EXERCISE INPUT:
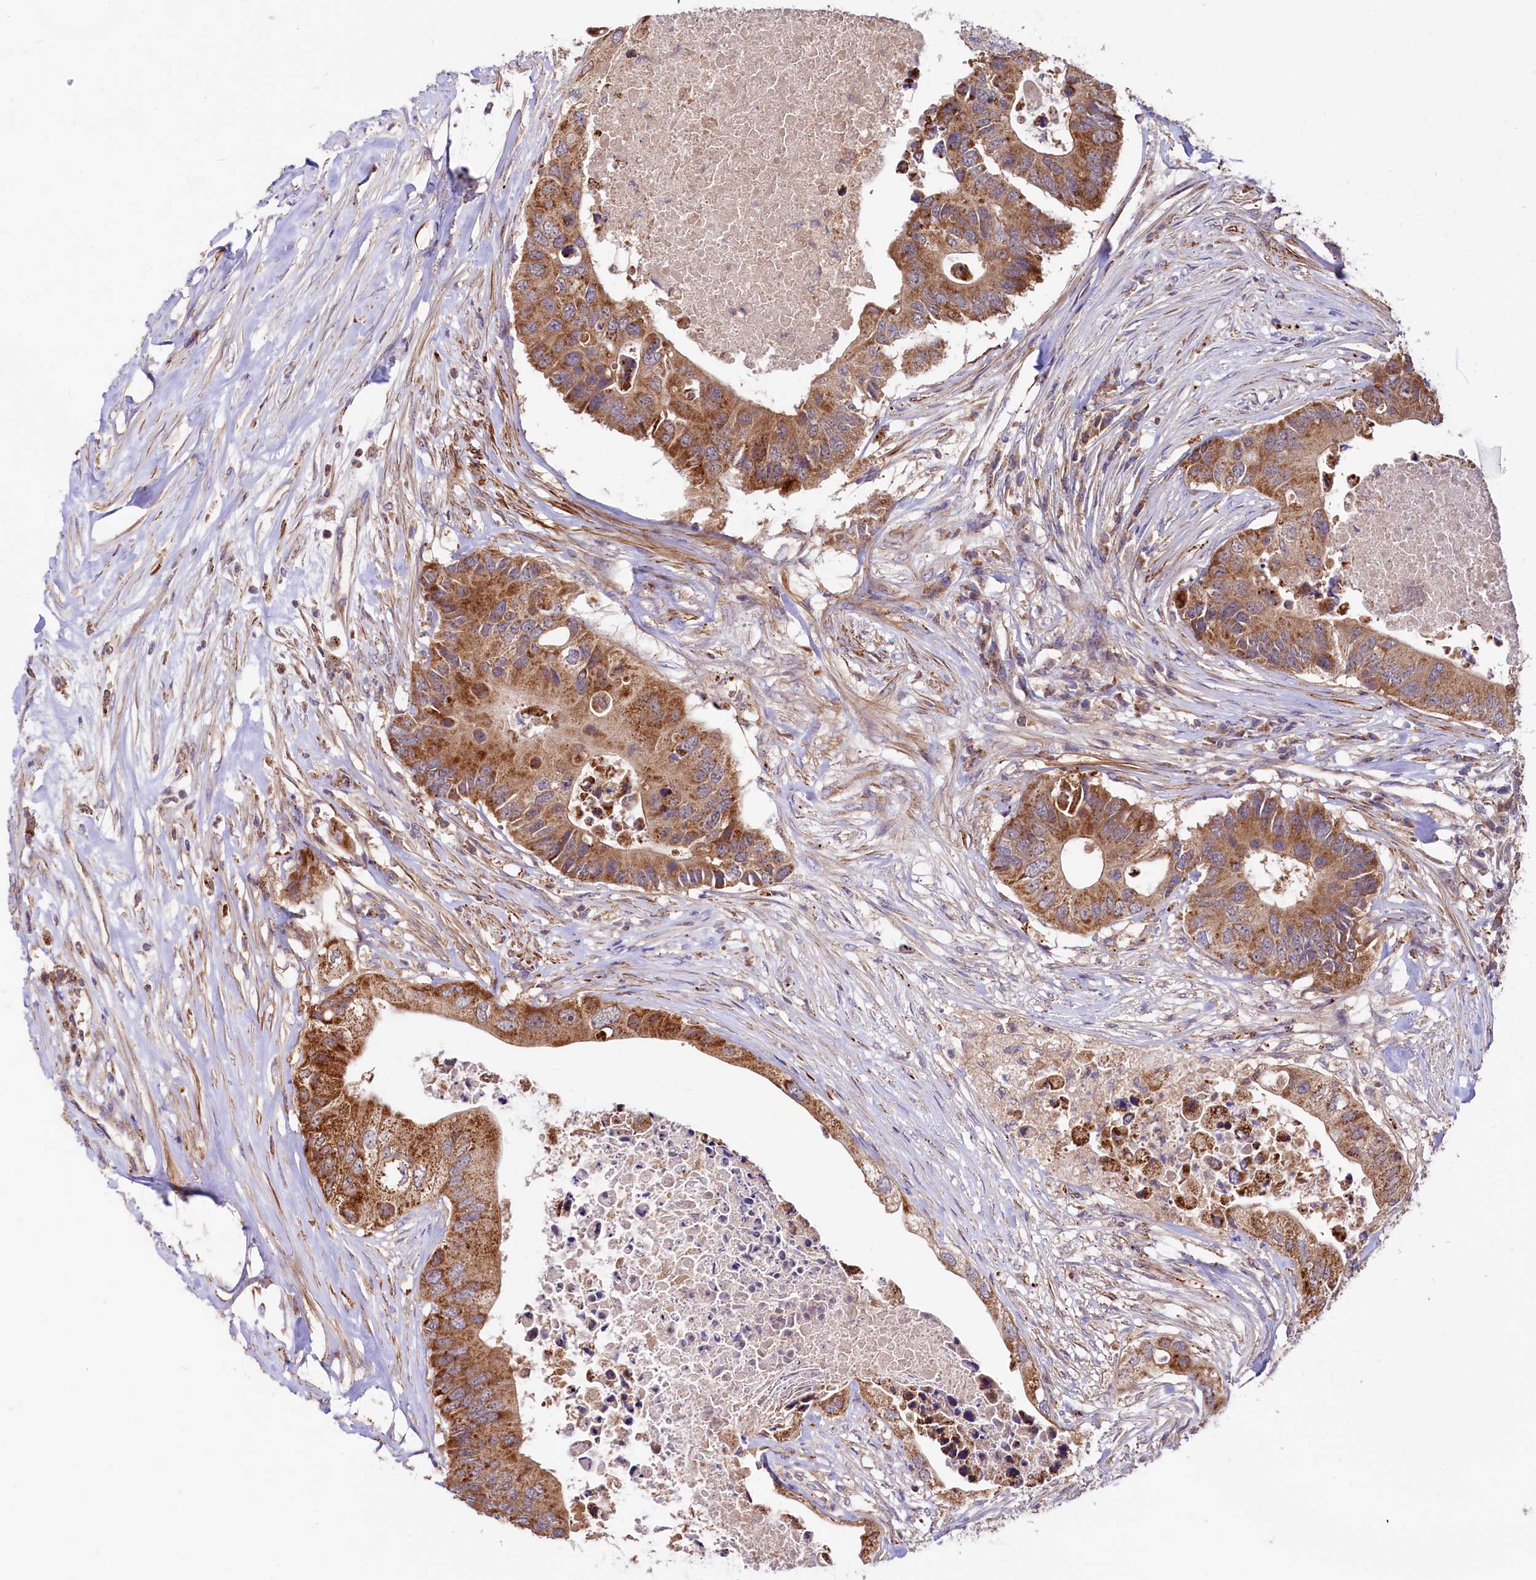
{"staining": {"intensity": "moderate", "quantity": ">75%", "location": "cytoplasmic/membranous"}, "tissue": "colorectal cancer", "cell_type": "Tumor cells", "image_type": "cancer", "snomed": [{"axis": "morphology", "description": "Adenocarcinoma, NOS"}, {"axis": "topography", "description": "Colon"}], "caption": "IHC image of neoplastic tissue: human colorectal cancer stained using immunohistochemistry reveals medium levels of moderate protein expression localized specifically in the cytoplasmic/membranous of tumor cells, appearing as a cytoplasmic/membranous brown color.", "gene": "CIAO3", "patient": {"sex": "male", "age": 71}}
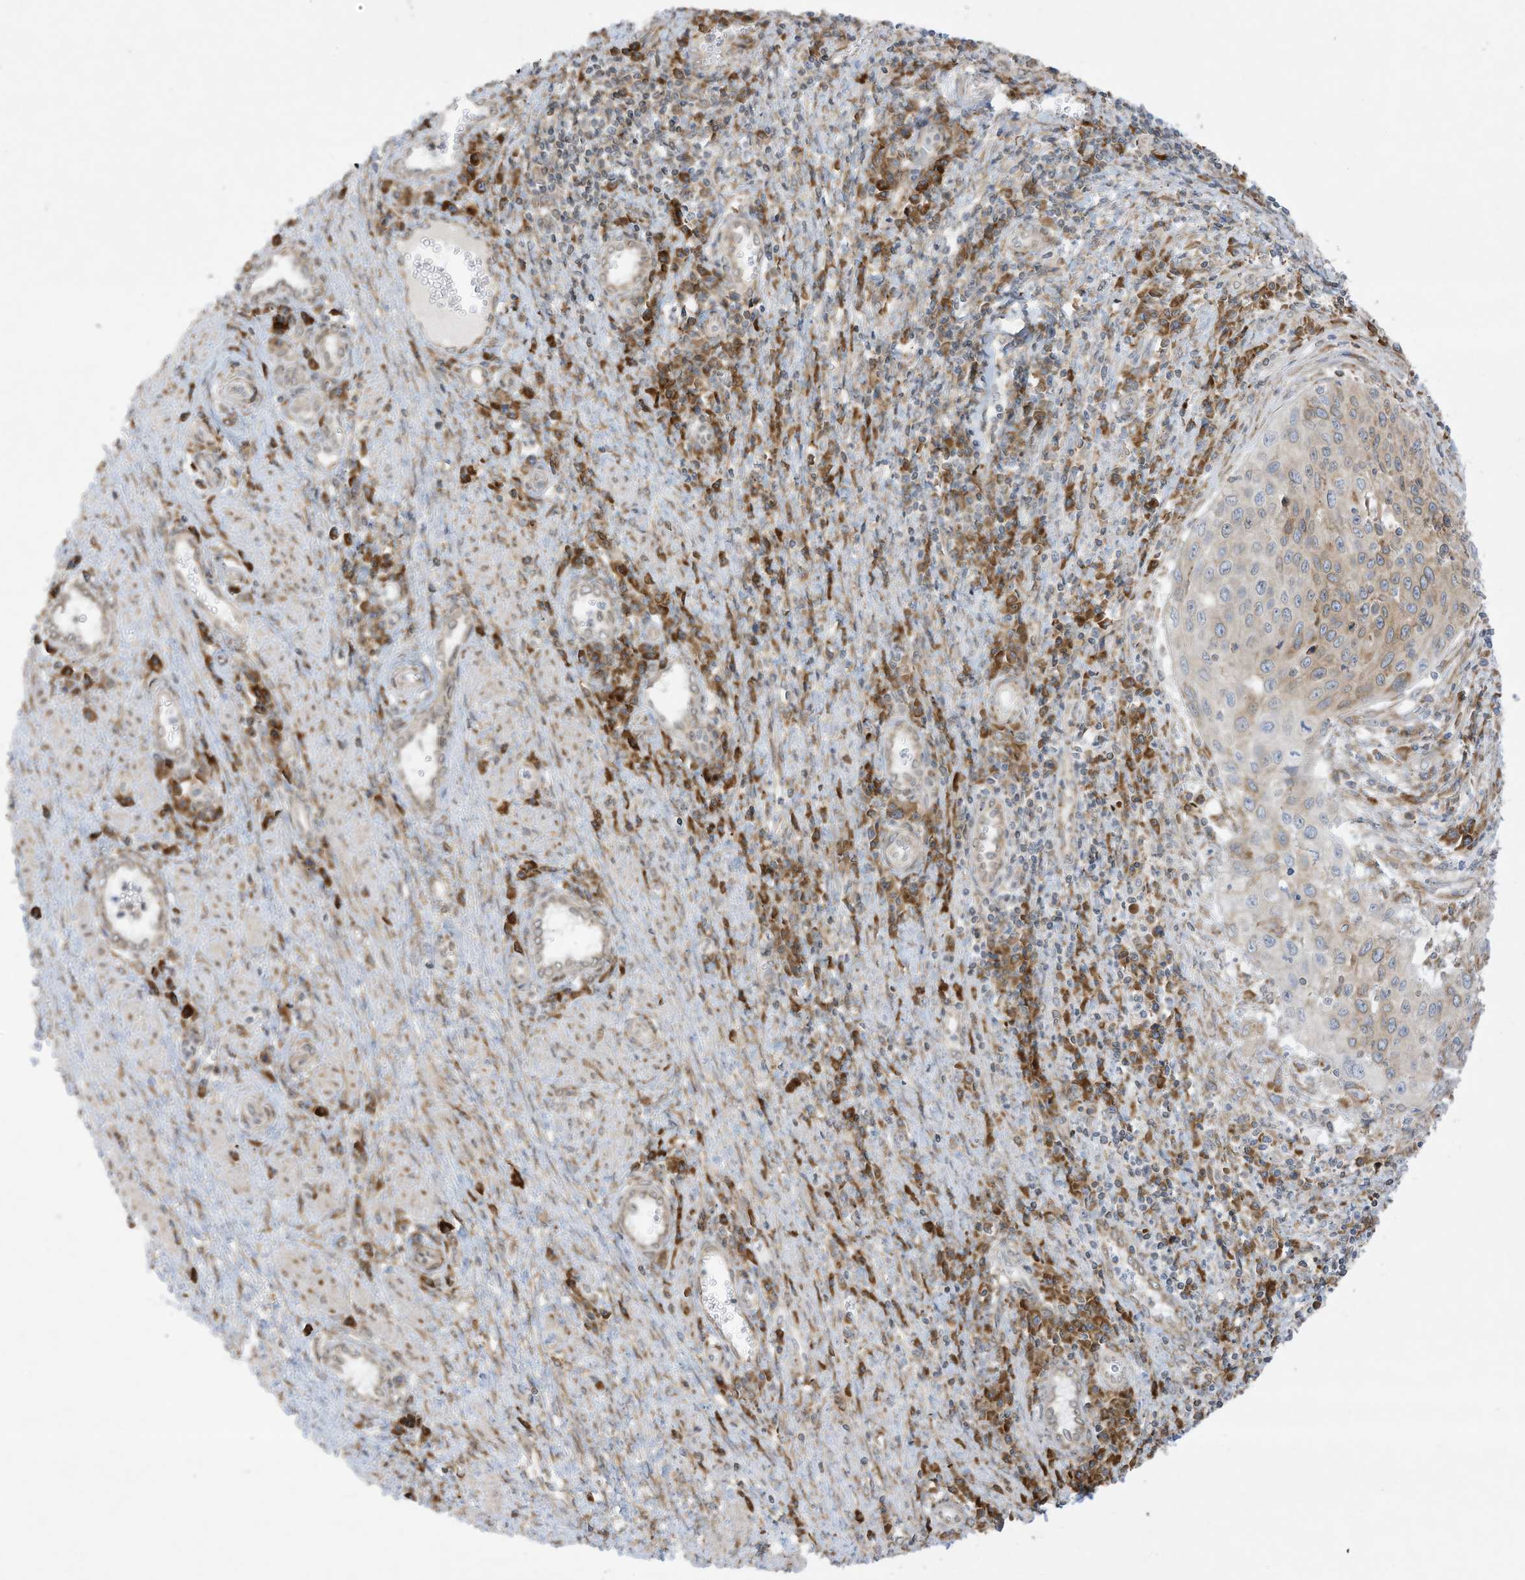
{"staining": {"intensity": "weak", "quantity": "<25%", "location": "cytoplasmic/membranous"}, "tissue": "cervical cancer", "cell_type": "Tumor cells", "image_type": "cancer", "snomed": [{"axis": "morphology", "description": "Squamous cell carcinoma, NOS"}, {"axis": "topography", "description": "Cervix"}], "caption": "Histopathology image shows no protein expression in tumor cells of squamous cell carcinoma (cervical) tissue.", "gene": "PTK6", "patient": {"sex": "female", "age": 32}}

...

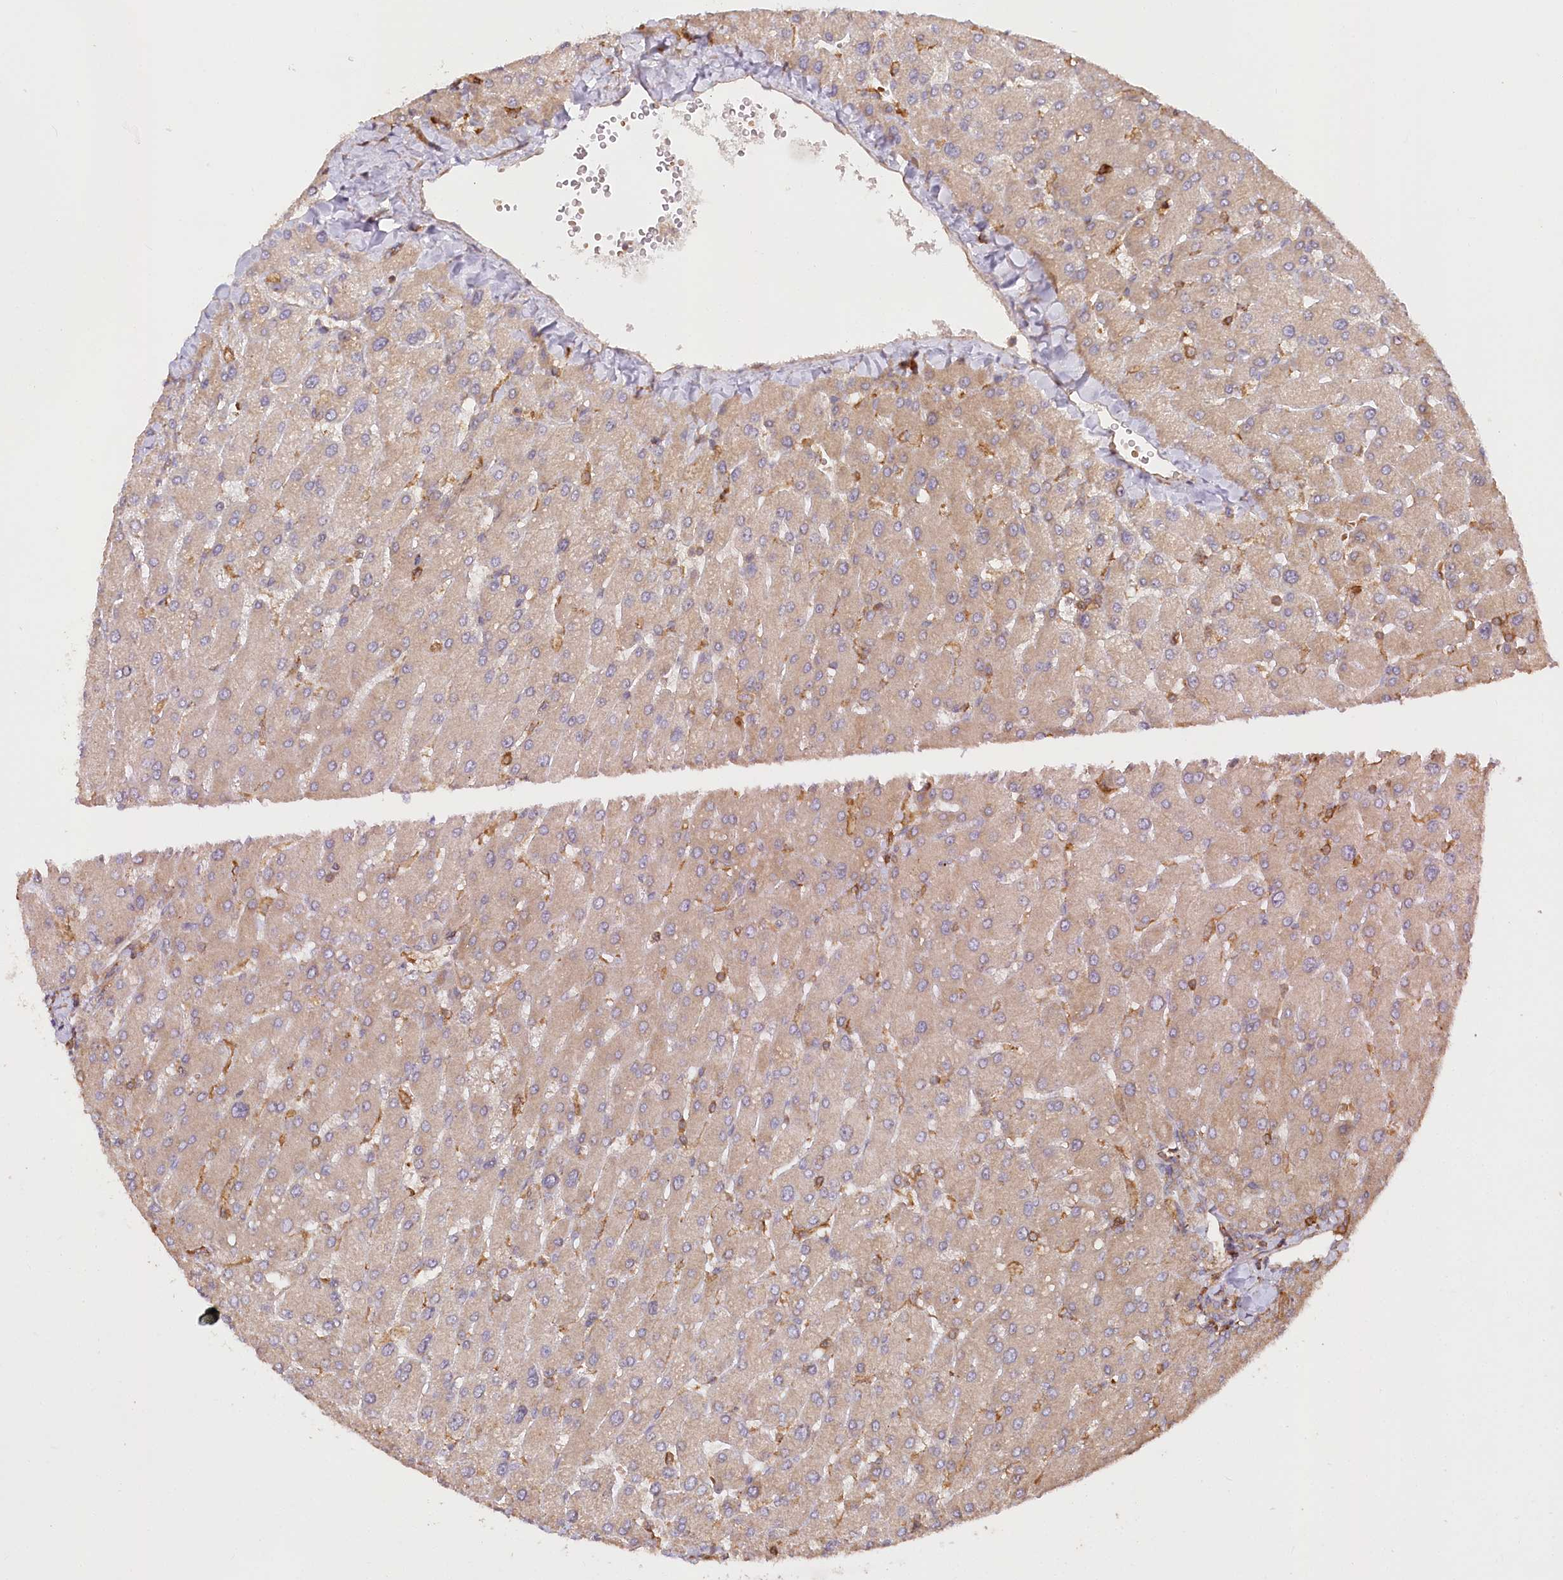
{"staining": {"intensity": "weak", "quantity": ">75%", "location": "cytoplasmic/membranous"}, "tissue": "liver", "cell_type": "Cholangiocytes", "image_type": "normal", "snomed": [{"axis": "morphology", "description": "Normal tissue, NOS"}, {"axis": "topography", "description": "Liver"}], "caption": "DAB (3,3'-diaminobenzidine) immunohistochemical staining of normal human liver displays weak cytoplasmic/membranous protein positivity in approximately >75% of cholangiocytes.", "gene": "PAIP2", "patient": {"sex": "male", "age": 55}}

TASK TO COMPLETE: What lines in the material above hold the string "expression"? List them.

COMPLETED EXERCISE:
{"staining": {"intensity": "moderate", "quantity": ">75%", "location": "cytoplasmic/membranous"}, "tissue": "colorectal cancer", "cell_type": "Tumor cells", "image_type": "cancer", "snomed": [{"axis": "morphology", "description": "Adenocarcinoma, NOS"}, {"axis": "topography", "description": "Colon"}], "caption": "IHC image of neoplastic tissue: human colorectal cancer stained using immunohistochemistry reveals medium levels of moderate protein expression localized specifically in the cytoplasmic/membranous of tumor cells, appearing as a cytoplasmic/membranous brown color.", "gene": "CIAO3", "patient": {"sex": "male", "age": 71}}
{"staining": {"intensity": "weak", "quantity": "<25%", "location": "cytoplasmic/membranous"}, "tissue": "cervical cancer", "cell_type": "Tumor cells", "image_type": "cancer", "snomed": [{"axis": "morphology", "description": "Squamous cell carcinoma, NOS"}, {"axis": "topography", "description": "Cervix"}], "caption": "Histopathology image shows no protein expression in tumor cells of squamous cell carcinoma (cervical) tissue.", "gene": "PTK6", "patient": {"sex": "female", "age": 32}}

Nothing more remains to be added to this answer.